Un esempio, nei Paesi Bassi nel 2011 è stato dimostrato che su 3.5 milioni di infortuni acuti sportivi, 510.000 sono distorsioni di caviglia.
Circa il 74% degli atleti soffre di almeno un re-infortunio.
Fino al 50%, tutti i casi di recidiva portano a disabilità e conducono a dolore cronico o instabilità, che richiede assistenza prolungata come indica lo studio di Kasper W Janssen, Willem van Mechelen, Evert Verhagen ‘Ankles back in randomized controlled trial (ABrCt) braces versus neuromuscolar exercises for the secondary prevention of ankle sprains. Design of a randomised controlled trial’.
I sintomi come dolore, gonfiore, debolezza muscolare o instabilità rimangono per molti anni dal primo infortunio nel 74% degli atleti.
Il 19% degli individui sviluppa un’instabilità cronica di caviglia come indicato dallo studio di Sabine Deussen, Martin Alfuth ‘The Influence of sensorimotor training modalities on balance, strength, joint function, and plantar foot sensitivity in recreational atlete with a history of ankle sprain: a randomized controlled pilot study’.
Quindi questo tipo di trauma non può non essere considerato e trattato perché può causare malessere sia fisico che psicologico, disfunzioni della deambulazione e della postura, ma anche insicurezza nello svolgere le attività della vita quotidiana.
CENNI DI ANATOMIA
La caviglia rappresenta il punto focale dove viene trasmesso il peso del corpo durante la deambulazione ed ha una struttura anatomica adeguata a questa funzione. Il cuscinetto calcaneare e le dita hanno la funzione di assorbire gli urti nelle varie fasi della deambulazione e dei gesti sportivi, inoltre le articolazioni sono responsabili degli adattamenti indispensabili all’equilibrio su ogni tipologia di terreno. Così l’articolazione della caviglia o articolazione tibio-tarsica condiziona i movimenti della gamba in rapporto al piede e ne orienta la volta plantare in tutte le direzioni per adattarla al terreno.
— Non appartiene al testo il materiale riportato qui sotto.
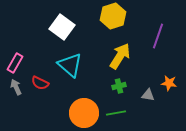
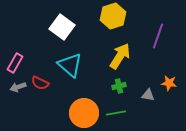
gray arrow: moved 2 px right; rotated 84 degrees counterclockwise
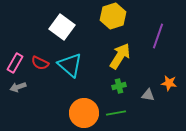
red semicircle: moved 20 px up
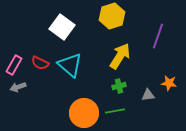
yellow hexagon: moved 1 px left
pink rectangle: moved 1 px left, 2 px down
gray triangle: rotated 16 degrees counterclockwise
green line: moved 1 px left, 2 px up
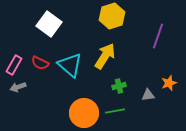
white square: moved 13 px left, 3 px up
yellow arrow: moved 15 px left
orange star: rotated 28 degrees counterclockwise
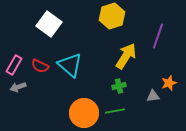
yellow arrow: moved 21 px right
red semicircle: moved 3 px down
gray triangle: moved 5 px right, 1 px down
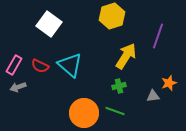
green line: rotated 30 degrees clockwise
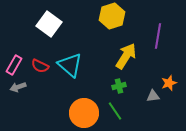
purple line: rotated 10 degrees counterclockwise
green line: rotated 36 degrees clockwise
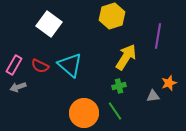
yellow arrow: moved 1 px down
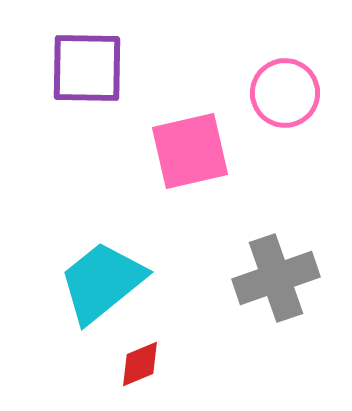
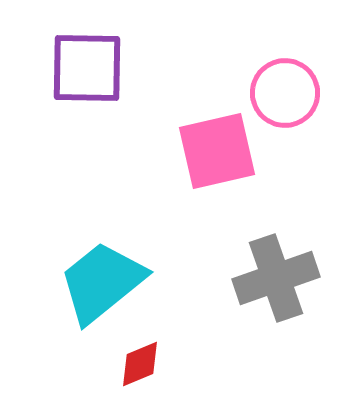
pink square: moved 27 px right
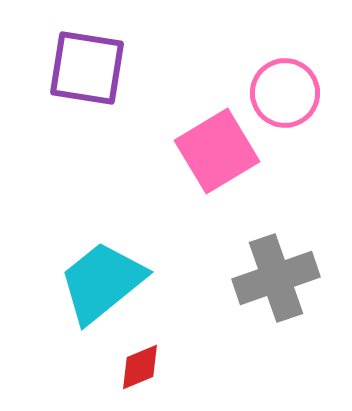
purple square: rotated 8 degrees clockwise
pink square: rotated 18 degrees counterclockwise
red diamond: moved 3 px down
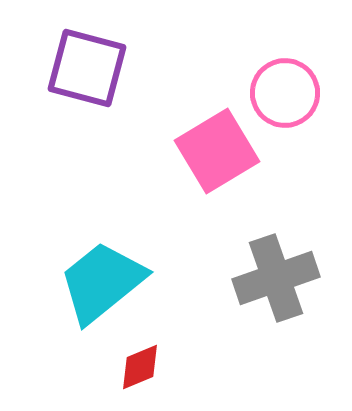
purple square: rotated 6 degrees clockwise
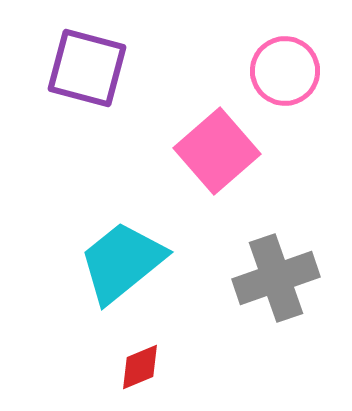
pink circle: moved 22 px up
pink square: rotated 10 degrees counterclockwise
cyan trapezoid: moved 20 px right, 20 px up
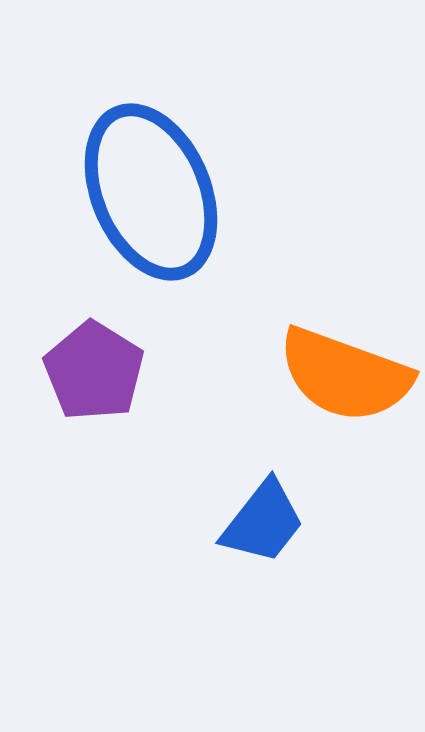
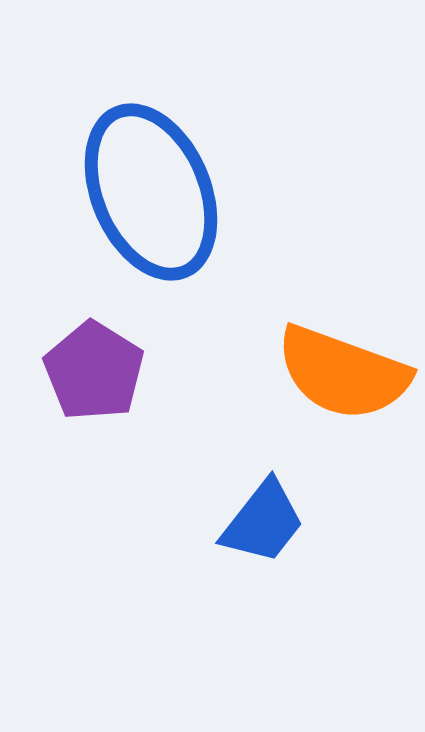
orange semicircle: moved 2 px left, 2 px up
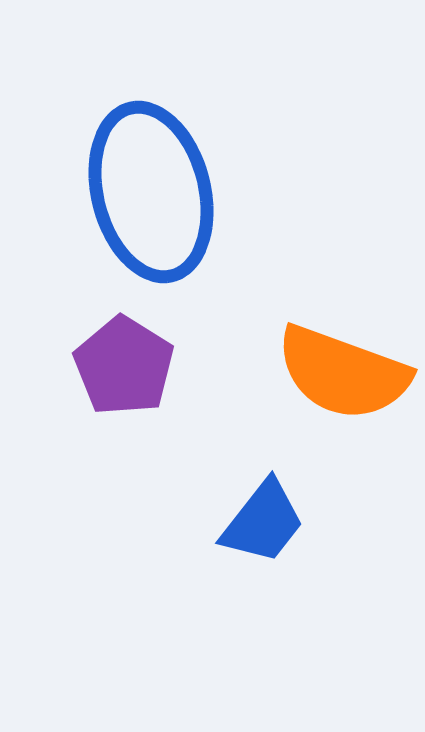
blue ellipse: rotated 9 degrees clockwise
purple pentagon: moved 30 px right, 5 px up
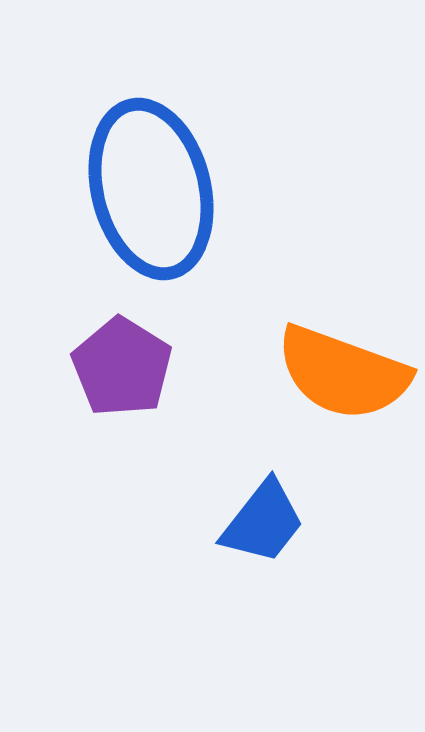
blue ellipse: moved 3 px up
purple pentagon: moved 2 px left, 1 px down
L’articolazione della caviglia è composta disto-prossimalmente dal malleolo tibiale, dal malleolo peroneale, dall’osso astragalico e dall’osso calcaneare, uniti tra loro da un complesso sistema di legamenti ricoperti dalla capsula
L’articolazione talocrurale è rinforzata dal legamento deltoideo (o mediale) di forma triangolare, e da tre legamenti laterali: il legamento peroneo-astragalico anteriore, il legamento tibioastragaleo posteriore e il legamento tibio-calcaneale.
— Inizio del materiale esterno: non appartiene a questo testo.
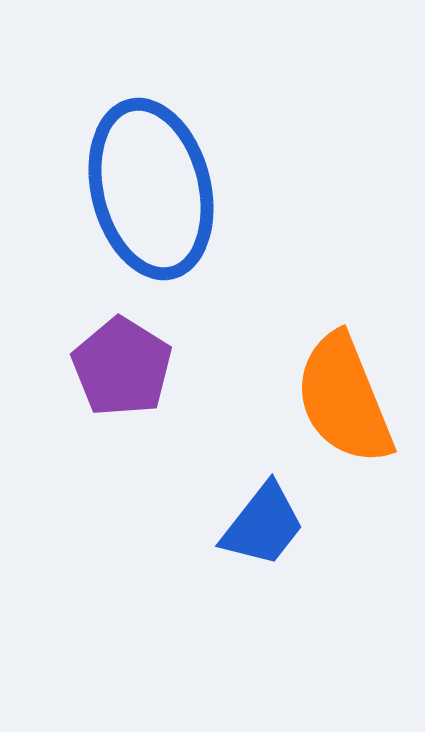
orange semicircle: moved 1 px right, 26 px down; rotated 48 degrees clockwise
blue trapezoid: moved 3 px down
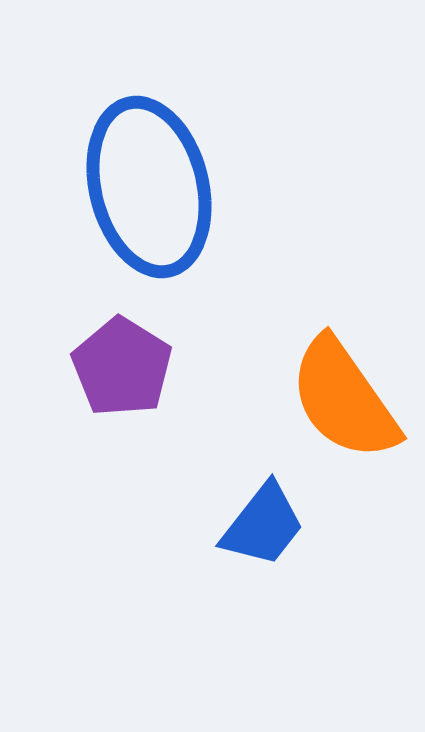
blue ellipse: moved 2 px left, 2 px up
orange semicircle: rotated 13 degrees counterclockwise
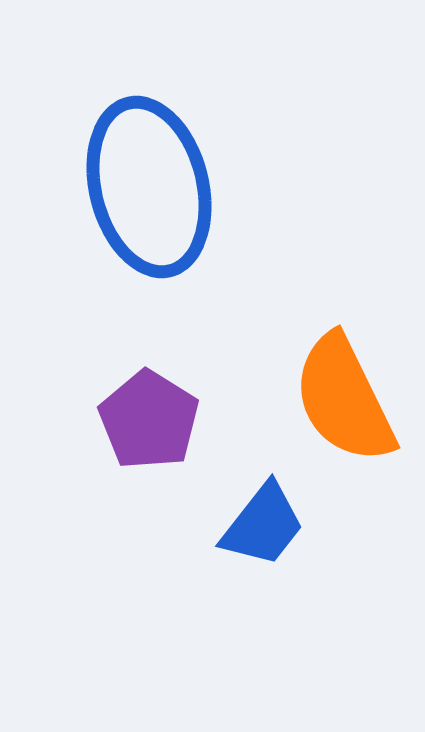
purple pentagon: moved 27 px right, 53 px down
orange semicircle: rotated 9 degrees clockwise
Il legamento deltoideo sostiene il lato mediale dell’articolazione, ha inserzione sul malleolo mediale della tibia e si collega in quattro punti: sul calcagno,sul legamento calcaneonavicolare plantare, sulla tuberosità navicolare e sulla superficie mediale dell’astragalo.
Il legamento deltoideo è composto da:
- il legamento tibionavicolare (posto anteriormente) si inserisce sullo scafoide;
- il legamento tibiotalare anteriore;
- il legamento tibiocalcaneale;
- il legamento tibiotalare posteriore;
Il legamento collaterale laterale dell’articolazione della caviglia è composto da:
- il Legamento peroneo-astragalico anteriore si inserisce sul collo dell’astragalo (PAA);
- il Legamento peroneo-calcaneare si inserisce inferiormente sulla superficie laterale del calcagno (PC);
- il Legamento peroneo astragalico posteriore si inserisce sulla superficie postero-laterale dell’astragalo (PAP).
I legamenti ventrali e tibioastragalici anteriore e posteriore rinforzano la parte laterale dell’articolazione talocrurale, dal malleolo laterale della fibula alle estremità dorsale dell’astragalo.
Il legamento tibio-calcaneale origina dal malleolo laterale e si inserisce sulla superficie laterale del calcagno.
Sebbene non copra l’articolazione della caviglia stessa, il legamento sindesmotico fornisce un importante contributo alla stabilità della caviglia. Questo legamento abbraccia la sindesmosi, cioè l’articolazione tra l’aspetto mediale del perone distale e l’aspetto laterale della tibia distale.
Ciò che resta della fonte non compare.